An apparent valuation blunder by the City of Cape Town appears to have gifted a developer up to R140 million – money that may otherwise have gone to service delivery and upliftment in poor communities.
The City auctioned off Site B in the Foreshore during a “fierce” bidding contest in September 2016. The buyer was Growthpoint, one of the biggest property developers in the country, which submitted a successful bid of R86.5 million.
But recently uncovered documents appear to show that the City sold the property at much less than its market value.
The details are complicated (a more technical explanation is below). Here is the simple explanation:
When large developers buy a vacant property — such as Site B which is currently a parking lot — they are interested not only in how many square metres of land the property occupies, but also how many square metres of floor space a future development on the property, such as a tall building or multi-storey shopping centre, could have. This is called the maximum permissible floor area.
When Site B was auctioned by the City, the auction documents said the maximum permissible floor area was 17,500m2. But in 1996, the City zoned Site B and an adjacent piece of land to have a combined maximum permissible floor area of 69,000m2. Growthpoint and the other bidders at the auction would have been bidding on the lower value of the floor area. At this lower value, Growthpoint paid nearly R5,000 per square metre, about market value.
Now Growthpoint has applied to develop Site B up to 46,000m2 of floor space i.e. the remainder of the 69,000m2 permissible floor area when taking the adjacent property (known as Block A) into account. But a market value sale for 46,000m2 permissible floor area would have been about R227 million, more than R140 million more than Growthpoint paid.
Asked to explain this, Stuart Diamond, the City’s Mayoral Committee Member for Assets and Facilities Management, stuck to the 17,500m2 maximum floor area figure. But did not respond to our further effort to get clarification (see his full response in the grey box below).

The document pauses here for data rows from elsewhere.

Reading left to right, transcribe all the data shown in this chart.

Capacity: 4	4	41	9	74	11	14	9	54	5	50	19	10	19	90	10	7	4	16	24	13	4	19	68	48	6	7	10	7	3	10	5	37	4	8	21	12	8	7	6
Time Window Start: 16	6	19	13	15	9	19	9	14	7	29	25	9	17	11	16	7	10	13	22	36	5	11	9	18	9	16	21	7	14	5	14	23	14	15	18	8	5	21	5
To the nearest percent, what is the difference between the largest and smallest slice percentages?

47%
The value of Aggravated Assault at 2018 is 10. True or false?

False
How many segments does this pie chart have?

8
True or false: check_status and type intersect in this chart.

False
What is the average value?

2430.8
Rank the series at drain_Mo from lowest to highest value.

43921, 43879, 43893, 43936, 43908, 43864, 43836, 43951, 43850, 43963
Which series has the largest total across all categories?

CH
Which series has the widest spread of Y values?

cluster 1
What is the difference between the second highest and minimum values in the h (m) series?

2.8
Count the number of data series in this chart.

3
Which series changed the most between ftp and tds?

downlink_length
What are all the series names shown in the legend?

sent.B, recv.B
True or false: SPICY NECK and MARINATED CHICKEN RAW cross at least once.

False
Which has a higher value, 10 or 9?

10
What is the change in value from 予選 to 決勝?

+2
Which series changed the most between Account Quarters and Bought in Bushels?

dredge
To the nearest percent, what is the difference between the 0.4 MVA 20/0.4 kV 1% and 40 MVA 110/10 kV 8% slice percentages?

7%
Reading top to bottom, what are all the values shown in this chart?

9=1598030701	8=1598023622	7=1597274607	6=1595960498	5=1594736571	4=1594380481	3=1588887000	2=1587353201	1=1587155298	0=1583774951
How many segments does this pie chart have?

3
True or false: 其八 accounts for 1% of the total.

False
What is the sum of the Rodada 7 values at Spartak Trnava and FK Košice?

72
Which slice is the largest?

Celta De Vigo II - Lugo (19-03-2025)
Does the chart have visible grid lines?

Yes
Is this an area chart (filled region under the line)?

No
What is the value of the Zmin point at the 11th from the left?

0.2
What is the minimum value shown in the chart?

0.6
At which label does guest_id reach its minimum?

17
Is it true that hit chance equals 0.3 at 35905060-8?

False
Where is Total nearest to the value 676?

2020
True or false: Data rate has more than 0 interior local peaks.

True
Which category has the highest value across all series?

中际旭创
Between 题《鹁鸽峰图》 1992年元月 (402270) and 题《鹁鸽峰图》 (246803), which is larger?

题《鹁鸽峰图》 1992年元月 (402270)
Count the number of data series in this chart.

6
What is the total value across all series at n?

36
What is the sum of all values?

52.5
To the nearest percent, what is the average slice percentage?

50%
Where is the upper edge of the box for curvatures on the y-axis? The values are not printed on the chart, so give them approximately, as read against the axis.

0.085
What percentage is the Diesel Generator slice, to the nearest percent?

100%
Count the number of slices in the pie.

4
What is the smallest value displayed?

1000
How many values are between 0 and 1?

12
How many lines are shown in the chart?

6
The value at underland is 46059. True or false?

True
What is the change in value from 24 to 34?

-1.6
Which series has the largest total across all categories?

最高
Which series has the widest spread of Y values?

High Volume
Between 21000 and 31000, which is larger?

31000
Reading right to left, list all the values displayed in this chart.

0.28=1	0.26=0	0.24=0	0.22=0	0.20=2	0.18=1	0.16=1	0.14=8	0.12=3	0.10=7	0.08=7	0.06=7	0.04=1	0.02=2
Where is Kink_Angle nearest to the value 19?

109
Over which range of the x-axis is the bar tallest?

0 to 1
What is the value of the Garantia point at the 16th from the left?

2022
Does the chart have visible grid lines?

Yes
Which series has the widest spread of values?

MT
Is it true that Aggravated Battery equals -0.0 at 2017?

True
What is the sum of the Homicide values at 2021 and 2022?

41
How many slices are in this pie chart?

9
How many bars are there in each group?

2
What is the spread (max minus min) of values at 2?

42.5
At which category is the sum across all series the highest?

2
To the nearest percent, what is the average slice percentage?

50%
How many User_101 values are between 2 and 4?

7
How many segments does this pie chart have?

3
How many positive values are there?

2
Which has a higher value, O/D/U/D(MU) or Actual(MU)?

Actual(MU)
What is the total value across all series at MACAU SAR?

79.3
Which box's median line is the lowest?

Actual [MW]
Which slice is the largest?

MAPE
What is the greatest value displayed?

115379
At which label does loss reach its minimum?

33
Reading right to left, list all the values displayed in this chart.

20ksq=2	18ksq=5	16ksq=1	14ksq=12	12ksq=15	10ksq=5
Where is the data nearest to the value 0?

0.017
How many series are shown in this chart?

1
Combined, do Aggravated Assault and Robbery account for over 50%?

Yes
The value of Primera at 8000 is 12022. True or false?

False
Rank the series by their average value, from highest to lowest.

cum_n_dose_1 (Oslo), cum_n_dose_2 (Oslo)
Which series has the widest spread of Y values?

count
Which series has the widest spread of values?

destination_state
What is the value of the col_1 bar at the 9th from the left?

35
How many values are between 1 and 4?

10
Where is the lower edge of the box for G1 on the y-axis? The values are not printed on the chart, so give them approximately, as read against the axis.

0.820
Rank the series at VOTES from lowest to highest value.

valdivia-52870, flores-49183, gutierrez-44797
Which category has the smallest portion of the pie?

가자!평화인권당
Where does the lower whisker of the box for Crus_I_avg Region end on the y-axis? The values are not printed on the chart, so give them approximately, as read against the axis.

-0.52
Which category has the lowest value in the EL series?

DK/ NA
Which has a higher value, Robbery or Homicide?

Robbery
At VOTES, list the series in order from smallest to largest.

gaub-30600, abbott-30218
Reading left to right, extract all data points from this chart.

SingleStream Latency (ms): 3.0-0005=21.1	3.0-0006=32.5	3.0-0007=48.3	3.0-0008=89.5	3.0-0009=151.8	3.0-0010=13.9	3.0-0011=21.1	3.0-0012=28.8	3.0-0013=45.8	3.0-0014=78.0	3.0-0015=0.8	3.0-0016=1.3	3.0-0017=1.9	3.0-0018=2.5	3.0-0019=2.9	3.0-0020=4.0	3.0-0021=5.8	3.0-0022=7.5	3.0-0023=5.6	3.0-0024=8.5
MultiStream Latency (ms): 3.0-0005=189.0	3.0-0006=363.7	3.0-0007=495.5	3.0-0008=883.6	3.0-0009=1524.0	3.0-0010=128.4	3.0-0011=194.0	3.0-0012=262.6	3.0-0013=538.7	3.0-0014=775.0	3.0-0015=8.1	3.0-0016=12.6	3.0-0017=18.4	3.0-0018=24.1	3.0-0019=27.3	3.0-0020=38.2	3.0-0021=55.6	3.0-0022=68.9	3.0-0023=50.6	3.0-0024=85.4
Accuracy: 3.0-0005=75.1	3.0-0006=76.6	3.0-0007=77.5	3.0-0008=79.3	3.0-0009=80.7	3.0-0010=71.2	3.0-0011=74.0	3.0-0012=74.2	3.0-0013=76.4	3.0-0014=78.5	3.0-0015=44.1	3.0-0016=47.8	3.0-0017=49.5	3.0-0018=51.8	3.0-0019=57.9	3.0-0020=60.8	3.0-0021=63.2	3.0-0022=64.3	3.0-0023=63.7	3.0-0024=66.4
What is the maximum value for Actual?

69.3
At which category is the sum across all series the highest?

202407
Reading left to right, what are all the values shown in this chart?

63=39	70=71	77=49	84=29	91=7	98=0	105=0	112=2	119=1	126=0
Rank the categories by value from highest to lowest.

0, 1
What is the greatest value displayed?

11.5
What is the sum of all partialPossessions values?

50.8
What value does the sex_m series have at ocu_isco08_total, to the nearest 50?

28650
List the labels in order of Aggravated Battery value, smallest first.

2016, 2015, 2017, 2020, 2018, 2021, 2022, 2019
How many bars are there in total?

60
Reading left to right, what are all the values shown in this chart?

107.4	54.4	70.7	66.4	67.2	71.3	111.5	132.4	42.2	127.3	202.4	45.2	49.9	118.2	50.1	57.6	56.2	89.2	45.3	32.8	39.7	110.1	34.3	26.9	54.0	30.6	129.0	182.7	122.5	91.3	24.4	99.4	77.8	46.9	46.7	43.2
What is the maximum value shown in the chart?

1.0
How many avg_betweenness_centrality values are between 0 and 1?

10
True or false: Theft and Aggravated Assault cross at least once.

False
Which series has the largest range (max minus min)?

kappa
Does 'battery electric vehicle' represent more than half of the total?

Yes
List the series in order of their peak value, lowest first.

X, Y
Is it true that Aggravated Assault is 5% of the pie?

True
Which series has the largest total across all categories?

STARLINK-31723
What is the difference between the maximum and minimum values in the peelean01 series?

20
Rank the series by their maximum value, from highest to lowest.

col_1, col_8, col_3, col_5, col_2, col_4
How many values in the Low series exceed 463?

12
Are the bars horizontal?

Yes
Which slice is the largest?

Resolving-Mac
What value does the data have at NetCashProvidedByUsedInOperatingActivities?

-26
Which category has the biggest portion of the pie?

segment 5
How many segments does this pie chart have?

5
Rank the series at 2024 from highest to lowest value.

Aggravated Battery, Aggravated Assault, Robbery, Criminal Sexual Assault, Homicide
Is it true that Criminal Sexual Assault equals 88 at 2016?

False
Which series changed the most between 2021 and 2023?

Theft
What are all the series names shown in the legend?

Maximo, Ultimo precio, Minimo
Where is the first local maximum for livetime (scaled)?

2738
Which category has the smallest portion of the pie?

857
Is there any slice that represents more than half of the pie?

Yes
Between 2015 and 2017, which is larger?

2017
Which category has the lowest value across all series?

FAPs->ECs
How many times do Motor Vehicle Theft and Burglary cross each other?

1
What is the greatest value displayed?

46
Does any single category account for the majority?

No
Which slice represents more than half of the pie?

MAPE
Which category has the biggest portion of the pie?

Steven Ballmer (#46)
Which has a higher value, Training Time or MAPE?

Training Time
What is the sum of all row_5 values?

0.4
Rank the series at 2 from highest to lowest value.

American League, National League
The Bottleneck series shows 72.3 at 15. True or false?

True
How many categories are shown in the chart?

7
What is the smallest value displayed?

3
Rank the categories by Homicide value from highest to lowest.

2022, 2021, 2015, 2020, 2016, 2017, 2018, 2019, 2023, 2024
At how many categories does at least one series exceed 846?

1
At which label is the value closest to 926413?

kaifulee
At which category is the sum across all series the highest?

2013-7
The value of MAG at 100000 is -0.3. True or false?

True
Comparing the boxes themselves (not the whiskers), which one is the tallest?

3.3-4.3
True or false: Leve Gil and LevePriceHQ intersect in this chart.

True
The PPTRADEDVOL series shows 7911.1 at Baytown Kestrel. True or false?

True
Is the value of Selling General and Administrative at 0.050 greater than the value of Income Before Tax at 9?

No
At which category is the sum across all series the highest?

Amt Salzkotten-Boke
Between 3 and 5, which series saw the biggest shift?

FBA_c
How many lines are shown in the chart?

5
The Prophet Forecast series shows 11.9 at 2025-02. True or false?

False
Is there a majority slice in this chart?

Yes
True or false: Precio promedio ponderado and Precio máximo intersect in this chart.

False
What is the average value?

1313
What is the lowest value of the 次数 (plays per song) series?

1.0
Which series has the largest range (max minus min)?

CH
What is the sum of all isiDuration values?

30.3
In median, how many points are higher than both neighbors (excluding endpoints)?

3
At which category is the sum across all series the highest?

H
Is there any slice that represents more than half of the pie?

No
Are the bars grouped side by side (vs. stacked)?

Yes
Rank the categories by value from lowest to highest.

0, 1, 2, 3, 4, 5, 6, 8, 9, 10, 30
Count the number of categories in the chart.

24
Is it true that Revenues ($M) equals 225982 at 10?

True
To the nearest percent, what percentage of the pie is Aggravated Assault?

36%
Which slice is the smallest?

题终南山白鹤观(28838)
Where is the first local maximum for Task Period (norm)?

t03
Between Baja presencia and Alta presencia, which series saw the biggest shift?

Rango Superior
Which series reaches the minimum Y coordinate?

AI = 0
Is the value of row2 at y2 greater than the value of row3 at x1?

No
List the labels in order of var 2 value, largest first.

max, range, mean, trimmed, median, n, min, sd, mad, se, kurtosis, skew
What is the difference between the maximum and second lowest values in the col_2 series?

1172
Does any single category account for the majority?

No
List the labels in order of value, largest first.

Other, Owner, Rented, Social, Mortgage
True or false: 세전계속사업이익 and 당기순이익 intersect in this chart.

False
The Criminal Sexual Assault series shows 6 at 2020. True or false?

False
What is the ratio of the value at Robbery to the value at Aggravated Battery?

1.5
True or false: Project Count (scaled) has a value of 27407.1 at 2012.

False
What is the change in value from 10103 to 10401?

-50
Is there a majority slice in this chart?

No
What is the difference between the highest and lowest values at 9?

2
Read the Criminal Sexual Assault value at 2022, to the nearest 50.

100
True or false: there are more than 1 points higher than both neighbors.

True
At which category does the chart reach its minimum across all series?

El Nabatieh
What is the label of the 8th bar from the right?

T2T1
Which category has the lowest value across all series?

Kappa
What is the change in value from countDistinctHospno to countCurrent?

Land justice NGO Ndifuna Ukwazi was first to pick up the discrepancy between the maximum floor area that the property was auctioned for, and the floor area which Growthpoint now intends to develop. In a statement, the organisation called for accountability from the City and for a possible reversal of the sale:
“The officials and politicians in charge of managing the City’s land do not seem to understand the obligations that the Constitution places on them to transform the lives of residents. They neither release land for social good like housing, nor, where this is not feasible, for market price.”
Ndifuna Ukwazi advocates for the development of affordable housing on well-located state land in Cape Town. At the time of the Site B auction they wrote to the City’s Property Management department to raise concerns over the sale of this prime land parcel in the city centre. In her response, the City’s director of property management Ruby Gelderbloem said that social housing was not considered viable for the site and that the property disposal programme allowed the City to instead reinvest money “to deliver more services to the benefit of all people of Cape Town” and “to enable social and economic opportunities across the city”.
Page 50 of the zoning certificate for Site B confirms that the permissible floor area for a consolidated parcel of land which includes Site B and one adjacent parcel (block A) is 69,000m2. This is significant, because the auction prospectus for the site said that a development on Site B may not exceed 17,500m2. To support that conclusion, the prospectus quoted a document, known as a substitution scheme, dating to April 1996.
But, Growthpoint’s development application holds that the substitution scheme was amended later in 1996, and that the zoning certificate is therefore correct. According to that certificate, Growthpoint calculates that there is still a remainder of 46,000m2 of floor space (from the original 69,000m2 for it and its adjacent property) which may be developed upon Site B.
If this figure stands (and Growthpoint appears adamant that it does) the developer paid only R1,880 per square meter of permissible floor space for a property that, according to market value, should have sold for nearly R5,000 per the same measure. Further, a development potential of 46,000m2 may have placed the value of Site B up to R227.3 million.
The City appears not to have contested Growthpoint’s claim that it had the right to develop 46,000m2 and republished the company’s development application (including that figure) in a notice in the Cape Argus last week.
Yet, when asked whether the figure was wrong, Stuart Diamond reverted to the substitution scheme figure. He said that the “permissible bulk services on the property are restricted to an area of 17,500m²”. Attempts at reaching Diamond for clarification as to why the City appeared to negate the amendment to the scheme’s conditions were unsuccessful.
Diamond’s written response read further:
“An application has now been received by the Planning Department, submitted by Growthpoint, to amend the conditions applicable to the property in order to facilitate a higher bulk services installation. One will notice that the application is not only applicable to Site B, but includes additional properties or rights in properties (that still need to be acquired from the City) in order to facilitate the envisaged development. The application also requires, inter alia, departure for an increase in the height restriction. Land owners have the right to submit applications to enhance the value of their property, which must follow due process.”
Disclaimer: Knoetze worked for Ndifuna Ukwazi until June 2017. He is currently a freelance journalist and no longer has any affiliation to Ndifuna Ukwazi.